Christchurch City Councillors have been left with few options after the Government forced them into a cost-sharing agreement and threatened them with replacement with Commissioners, says Ruth Dyson on behalf of Labour’s Canterbury MPs.
“Christchurch residents have been let down by the Government which has dumped costs onto ratepayers without discussion and walked away from offering support. This is an unacceptable way of behaving with a local authority.
“The proposals the Council announced today reflect the position they have inherited with uncertainty ahead around infrastructure costs and liabilities, the anchor projects and insurance payouts. The Government has forced them to produce a draft financial strategy that balances the books.

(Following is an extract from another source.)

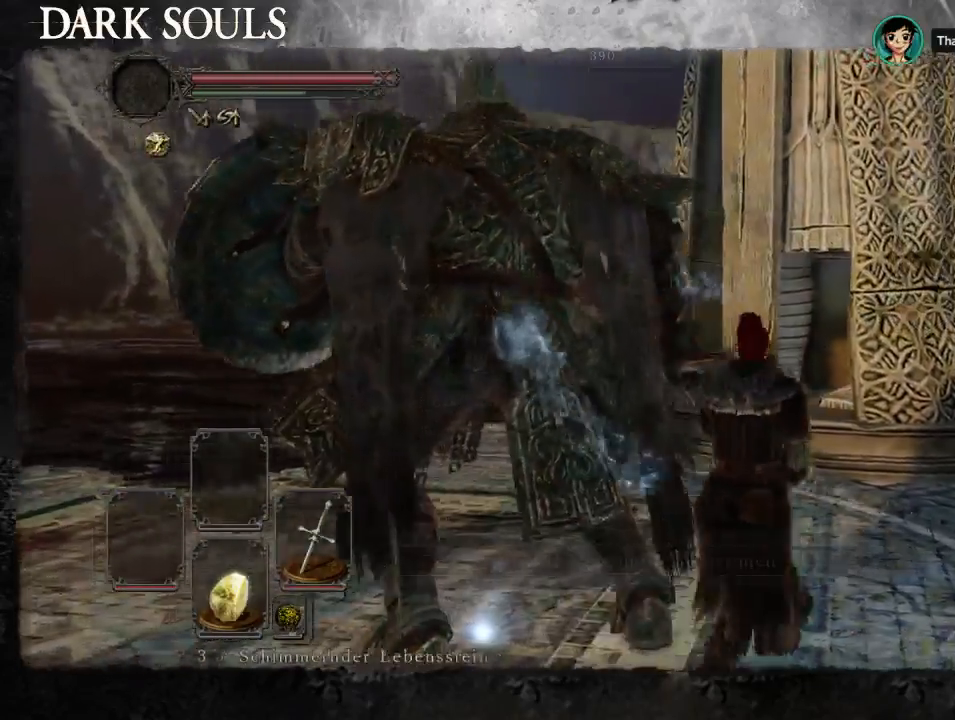
{"dt_ms": 500, "buttons": [], "left_stick": "up-left", "right_stick": "left", "events": [[100, "right_stick", "left"], [267, "left_stick", "up-left"]]}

“We support retention of the City’s assets in public ownership. These assets are important in a strategic sense – whether it be Orion, the airport, the port, Red Bus or City Care. They have also been of huge benefit to the city by keeping down rates through their dividend return. Selling assets is generally a short term fix that costs ratepayers more in the longer term.
“The Council’s moves today have recognised the importance of public ownership, which is to their credit. The move to ensure continued public ownership is a sensible proposal.
“We are keen to see the longer term financial justification about any sell-down. This information should be part of the discussion document so that an informed discussion can be held.
“We urge the residents of our City to read the consultation document when it is released early next year and have their say. We will be working very hard to ensure there is no further diversification of assets.
“The proposal to establish a Development Agency to have a one-stop-shop for attracting and supporting private investment to our City is a good one. CERA has been performing this role and the City needs to start planning a structure for taking on that role once CERA is gone.
“The Councillors have worked very hard to get to this point today. The issues they are confronting are complex and not of their making. We urge all residents to get involved in this debate and contribute to the proposed strategy early in the New Year,” says Ruth Dyson.